Integration testing complex transactions in grails can be tricky due to the default behavior of wrapping integration tests in transactions and rolling them back when complete.

The simple solution is to simply turn off transactions for integration tests, that solution will work but tends to lead to data pollution in downstream tests. Burt Beckwith has a solution in his post An Alternative Approach for Grails Integration Tests. Using this solution we can rebuild the database for each test.

In general most of the time you can use the default transactional testing behavior, therefore we want to only use this method some of the time. To achieve this effect we will modify Burt’s original solution slightly.

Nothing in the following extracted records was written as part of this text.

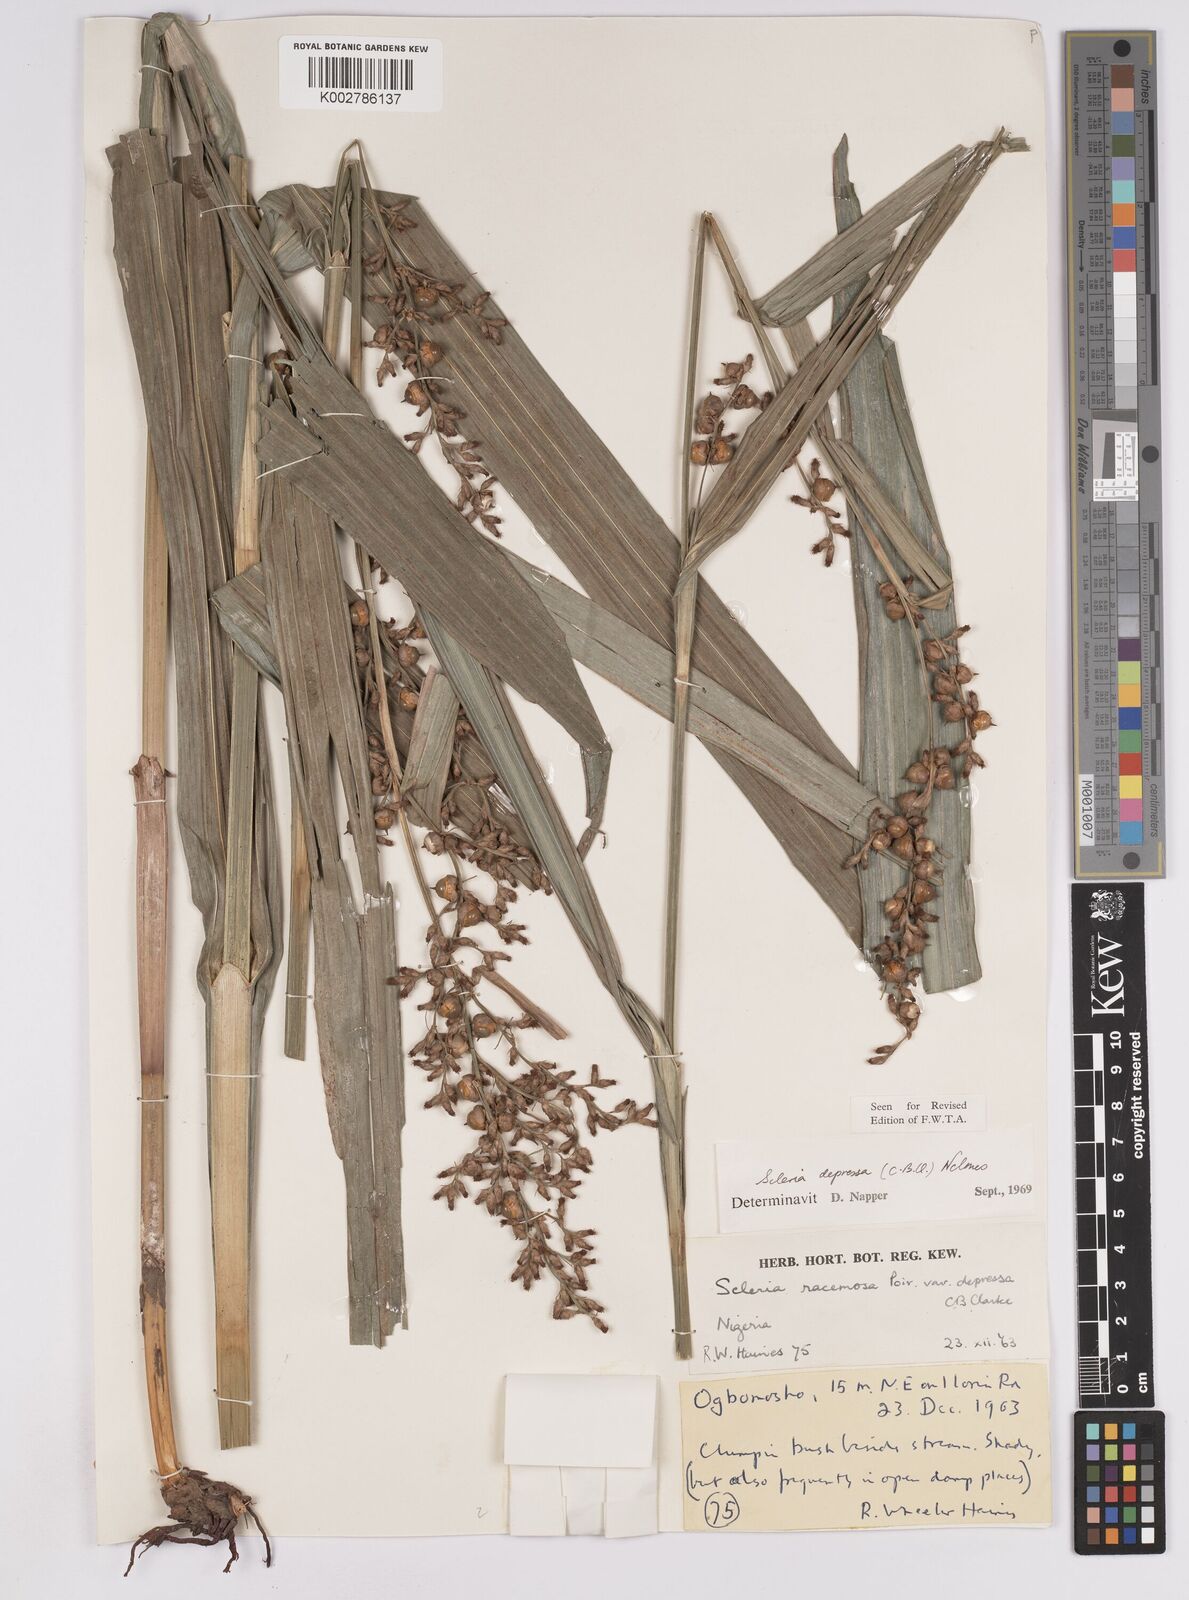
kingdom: Plantae
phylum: Tracheophyta
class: Liliopsida
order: Poales
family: Cyperaceae
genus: Scleria
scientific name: Scleria depressa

  • Rebuild the database after each test
  • Depend on the configured data source
  • Update to Spock

Updated Solution

NonTransactionalIntegrationSpec.groovy
import org.codehaus.groovy.grails.orm.hibernate.cfg.DefaultGrailsDomainConfiguration
import org.hibernate.SessionFactory
import org.hibernate.cfg.Configuration
import org.hibernate.tool.hbm2ddl.SchemaExport
class NonTransactionalIntegrationSpec extends company.IntegrationSpec {
@Shared
private static Configuration configuration
@Shared
def grailsApplication
static transactional = false
def setupSpec() {
if (!configuration) {
// 1-time creation of the configuration
Properties properties = new Properties()
properties.setProperty ‘hibernate.connection.driver_class’, grailsApplication.config.dataSource.driverClassName
properties.setProperty ‘hibernate.connection.username’, grailsApplication.config.dataSource.username
properties.setProperty ‘hibernate.connection.password’, grailsApplication.config.dataSource.password
properties.setProperty ‘hibernate.connection.url’, grailsApplication.config.dataSource.url
properties.setProperty ‘hibernate.dialect’, ‘org.hibernate.dialect.H2Dialect’
configuration = new DefaultGrailsDomainConfiguration(grailsApplication: grailsApplication, properties: properties)
}
}
def cleanupSpec() {
//After spec nuke and pave the test db
new SchemaExport(configuration).create(false, true)
//Clear the sessions
SessionFactory sf = grailsApplication.getMainContext().getBean(‘sessionFactory’)
sf.getCurrentSession().clear()
}
}

You’ll notice we extend a company.IntegrationSpec there isn’t anything special in that just a base integration spec class that can hold our shared testing code such as bootstrapping methods and security methods. Since our data bootstrap logic is set up there we can share the same initial setup across both our normal integration test and our new non-transactional integration specs.

When to Use

The main time we started to need this new testing method was when doing custom propagation of hibernate transactions.

@Transactional(readOnly = true, propagation = Propagation.REQUIRES_NEW)
def getSomething(){
//Do some read only operation.
}

Since this will require a new transaction we will not be able to see the inserts that have happened in the default transaction. We do many of our reads as read only and force a new transaction when we are more read heavy during an operation.

In general anytime you are working directly with transaction rollbacks or propagation it best to test those things directly without having Grails inject an extra transaction in there for you.